• **Required action**: Reproduce every line of text in the listing below verbatim, and leave the pictures out of your answer.

Data excerpts
● ● ● ● ●

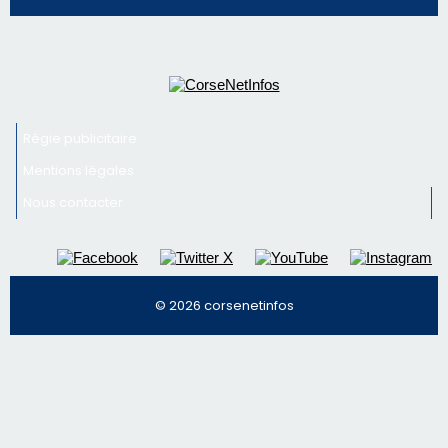
email les infos les plus importantes et une sélection de
nos meilleurs articles
Régie publicitaire
Mentions légales
Nous contacter
© 2026 corsenetinfos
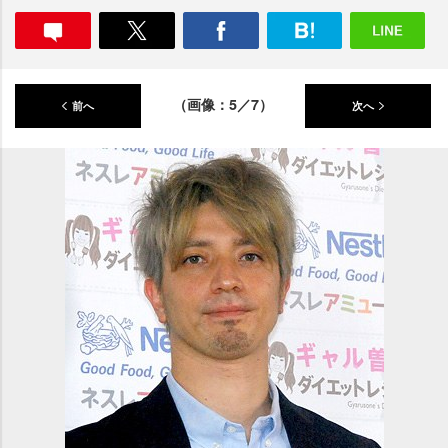
（画像：5／7）
前へ
次へ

● ● ● ● ●

• **Task output**:
email les infos les plus importantes et une sélection de
nos meilleurs articles
Régie publicitaire
Mentions légales
Nous contacter
© 2026 corsenetinfos
（画像：5／7）
前へ
次へ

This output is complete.